From the Midwest to the Gulf of Mexico

Picture you’re a farmer in Michigan, fertilizing your crops. The fertilizer contains chemicals like nitrogen and phosphorus. You know the rain that’s scheduled to arrive later tonight will probably cause some runoff, but you’re not too worried. They won’t travel far you think– you live in the Midwest, the nearest ocean is thousands of miles away. The closest body of water is just a dirty old creek down the road.

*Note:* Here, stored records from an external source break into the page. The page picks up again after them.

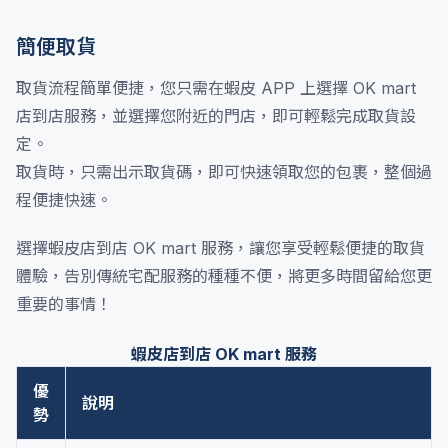
簡便取貨
取貨流程簡單便捷，您只需在蝦皮 APP 上選擇 OK mart
店到店服務，並選擇您附近的門店，即可輕鬆完成取貨設
定。
取貨時，只需出示取貨碼，即可快速領取您的包裹，整個過
程便捷快速。
選擇蝦皮店到店 OK mart 服務，讓您享受輕鬆便捷的取貨
體驗，告別傳統宅配服務的種種不便，將更多時間留給您更
重要的事情！
蝦皮店到店 OK mart 服務
優
說明
勢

That night, the rain pours over your crops and the fertilizer chemicals trickle down the rows of crops in a mini stream until they reach the creek. The particles are carried with the current, joined by chemicals from the factory down the road, the pesticides your neighbor uses in their garden, and the sewage from your town, floating downstream until they eventually reach Lake Michigan. Due to a reversal of the Chicago river, the Great Lakes (specifically entry into Lake Michigan), are connected to the Mississippi river. This means that the water and chemicals flowing from your farm, the neighbor’s garden, and the town’s sewage enter the Gulf of Mexico– the drainage system for all major rivers and tributaries in the Midwestern U.S.. These chemicals therefore factor into the increasing eutrophication of the Gulf and thus, the Atlantic ocean.

 

Fish in the Gulf of Mexico ingest your fertilizer chemicals, the neighbor’s pesticides, and the nutrients from the town’s sewage. Those that don’t die and are caught by fisherman transfer the toxins to unknowing customers at restaurants enjoying their favorite seafood dish. Other organisms on the ocean floor also perish. Vacationers walking along the shoreline are forced to abandon their beach day at the sight of cloudy green water and the smell of decaying algae.